Should we be alarmed at this? Does this make the telling inaccurate or invalid in our hearing or in the hearing of the first audience? The answer is no. The telling happens in the context of fulfillment, and as the ancient words become true "in their hearing" they fulfill the Lord's liberating activity that day. The Lord of life chose that day to refine and distill and clarify in order that there be no mistake: The day of the Lord was at hand, and what were once words on a scroll were now happening in their midst. Liberation from blindness, physical and metaphorical, was the order of the day, and the storyteller weaves this seamlessly in our hearing.
***
Thomas King also shares a quote from the Nigerian storyteller Ben Okri: "We live by stories, we also live in them. One way or another we are living the stories planted in us early or along the way, or we are also living the stories we planted--knowingly or unknowingly--in ourselves…if we change the stories we live by, quite possibly we change our lives." (p. 153)
In this sense, we adopt stories and make them our own and they make us. We were created in the image of the storyteller who would never allow the world to drift aimlessly in space, but chose rather, to support our fragile world with turtles all the way down. We are created in the image of a storyteller who sent his child to give voice to ancient words and make them our own. We were created in the image of a storyteller who seeks freedom for us and for all his children.
Thomas Merton, the storyteller, told the story in this way: "Mercy is the thing, the deepest thing that has been revealed to us by God. A mercy that cannot fail." (p. 88)
Freidrich Nietzsche told the story with Jesus at the centre: That as redeemer, his entire being was fixed on "an inner world of blissful feelings that arise from knowing oneself to be a child of God." (Breech, p. 139)

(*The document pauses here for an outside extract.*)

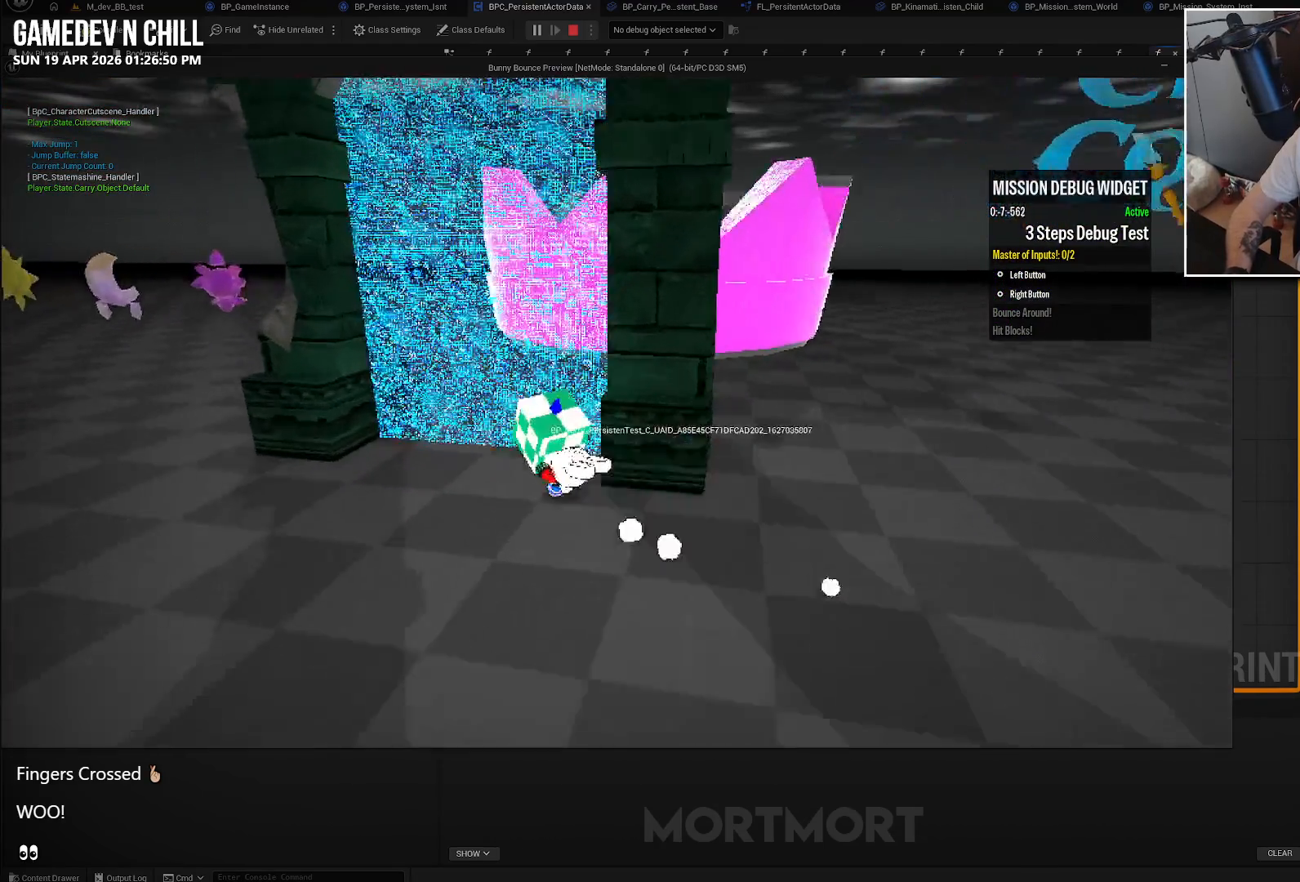
{"buttons": [], "left_stick": "center", "right_stick": "center", "events": [[283, "left_stick", "center"]]}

And what about you, the storyteller? What will you tell? Will you speak of mercy and liberation, of being a child of God in a world endlessly supported by a loving Creator? Will you speak of those in captivity, and the many ways they need release? Will you tell the story of those with no voice to tell their own? The poor, in a society of outrageous wealth; the addicted, in a society that seems only to feed addictions; or the blind, in a society with ever narrower visions and too much intentional blindness. What story will you tell?
May God enter and bless your stories, may they challenge and entertain, and may they reveal the truth of a loving God, and blessed redeemer, and the Holy Spirit, which enters each word we speak. Amen.